▸ What you should do:
Give back every line of the material exactly, as it appears below.

▸ Recorded information:
= Beginning of Section =

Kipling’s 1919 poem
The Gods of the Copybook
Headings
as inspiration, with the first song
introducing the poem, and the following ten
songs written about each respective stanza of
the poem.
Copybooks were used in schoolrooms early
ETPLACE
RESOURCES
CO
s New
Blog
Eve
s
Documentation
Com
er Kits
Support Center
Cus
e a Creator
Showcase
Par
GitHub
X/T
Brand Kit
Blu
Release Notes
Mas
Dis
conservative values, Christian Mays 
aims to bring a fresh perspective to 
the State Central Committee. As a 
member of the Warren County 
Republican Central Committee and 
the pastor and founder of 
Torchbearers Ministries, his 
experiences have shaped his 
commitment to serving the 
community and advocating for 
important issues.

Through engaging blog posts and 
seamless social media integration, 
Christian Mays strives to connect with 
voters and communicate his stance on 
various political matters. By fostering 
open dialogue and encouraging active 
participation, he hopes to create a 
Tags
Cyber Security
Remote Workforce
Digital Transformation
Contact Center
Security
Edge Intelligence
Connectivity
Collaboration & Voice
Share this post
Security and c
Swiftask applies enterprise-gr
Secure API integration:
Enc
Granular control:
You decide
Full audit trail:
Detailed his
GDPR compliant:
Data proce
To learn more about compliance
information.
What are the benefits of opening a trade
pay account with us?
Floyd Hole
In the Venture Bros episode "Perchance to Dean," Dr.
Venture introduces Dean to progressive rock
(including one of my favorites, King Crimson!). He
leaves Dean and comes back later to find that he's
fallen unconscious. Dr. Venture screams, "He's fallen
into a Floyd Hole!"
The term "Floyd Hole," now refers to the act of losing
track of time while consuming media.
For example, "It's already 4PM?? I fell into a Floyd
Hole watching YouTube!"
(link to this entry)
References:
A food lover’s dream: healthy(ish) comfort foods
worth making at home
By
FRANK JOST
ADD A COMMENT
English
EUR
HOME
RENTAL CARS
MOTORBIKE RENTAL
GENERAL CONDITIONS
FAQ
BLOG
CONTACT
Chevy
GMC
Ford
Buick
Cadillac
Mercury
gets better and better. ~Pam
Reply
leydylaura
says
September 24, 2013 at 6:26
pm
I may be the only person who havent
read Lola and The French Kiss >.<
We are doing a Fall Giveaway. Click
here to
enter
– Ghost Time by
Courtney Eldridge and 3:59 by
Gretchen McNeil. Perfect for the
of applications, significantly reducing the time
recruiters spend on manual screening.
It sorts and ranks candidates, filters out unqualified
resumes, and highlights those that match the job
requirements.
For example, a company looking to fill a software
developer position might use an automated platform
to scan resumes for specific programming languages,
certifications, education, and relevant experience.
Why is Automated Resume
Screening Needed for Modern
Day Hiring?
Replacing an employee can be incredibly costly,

= End of Section =

▸ The answer:
Kipling’s 1919 poem
The Gods of the Copybook
Headings
as inspiration, with the first song
introducing the poem, and the following ten
songs written about each respective stanza of
the poem.
Copybooks were used in schoolrooms early
ETPLACE
RESOURCES
CO
s New
Blog
Eve
s
Documentation
Com
er Kits
Support Center
Cus
e a Creator
Showcase
Par
GitHub
X/T
Brand Kit
Blu
Release Notes
Mas
Dis
conservative values, Christian Mays 
aims to bring a fresh perspective to 
the State Central Committee. As a 
member of the Warren County 
Republican Central Committee and 
the pastor and founder of 
Torchbearers Ministries, his 
experiences have shaped his 
commitment to serving the 
community and advocating for 
important issues.

Through engaging blog posts and 
seamless social media integration, 
Christian Mays strives to connect with 
voters and communicate his stance on 
various political matters. By fostering 
open dialogue and encouraging active 
participation, he hopes to create a 
Tags
Cyber Security
Remote Workforce
Digital Transformation
Contact Center
Security
Edge Intelligence
Connectivity
Collaboration & Voice
Share this post
Security and c
Swiftask applies enterprise-gr
Secure API integration:
Enc
Granular control:
You decide
Full audit trail:
Detailed his
GDPR compliant:
Data proce
To learn more about compliance
information.
What are the benefits of opening a trade
pay account with us?
Floyd Hole
In the Venture Bros episode "Perchance to Dean," Dr.
Venture introduces Dean to progressive rock
(including one of my favorites, King Crimson!). He
leaves Dean and comes back later to find that he's
fallen unconscious. Dr. Venture screams, "He's fallen
into a Floyd Hole!"
The term "Floyd Hole," now refers to the act of losing
track of time while consuming media.
For example, "It's already 4PM?? I fell into a Floyd
Hole watching YouTube!"
(link to this entry)
References:
A food lover’s dream: healthy(ish) comfort foods
worth making at home
By
FRANK JOST
ADD A COMMENT
English
EUR
HOME
RENTAL CARS
MOTORBIKE RENTAL
GENERAL CONDITIONS
FAQ
BLOG
CONTACT
Chevy
GMC
Ford
Buick
Cadillac
Mercury
gets better and better. ~Pam
Reply
leydylaura
says
September 24, 2013 at 6:26
pm
I may be the only person who havent
read Lola and The French Kiss >.<
We are doing a Fall Giveaway. Click
here to
enter
– Ghost Time by
Courtney Eldridge and 3:59 by
Gretchen McNeil. Perfect for the
of applications, significantly reducing the time
recruiters spend on manual screening.
It sorts and ranks candidates, filters out unqualified
resumes, and highlights those that match the job
requirements.
For example, a company looking to fill a software
developer position might use an automated platform
to scan resumes for specific programming languages,
certifications, education, and relevant experience.
Why is Automated Resume
Screening Needed for Modern
Day Hiring?
Replacing an employee can be incredibly costly,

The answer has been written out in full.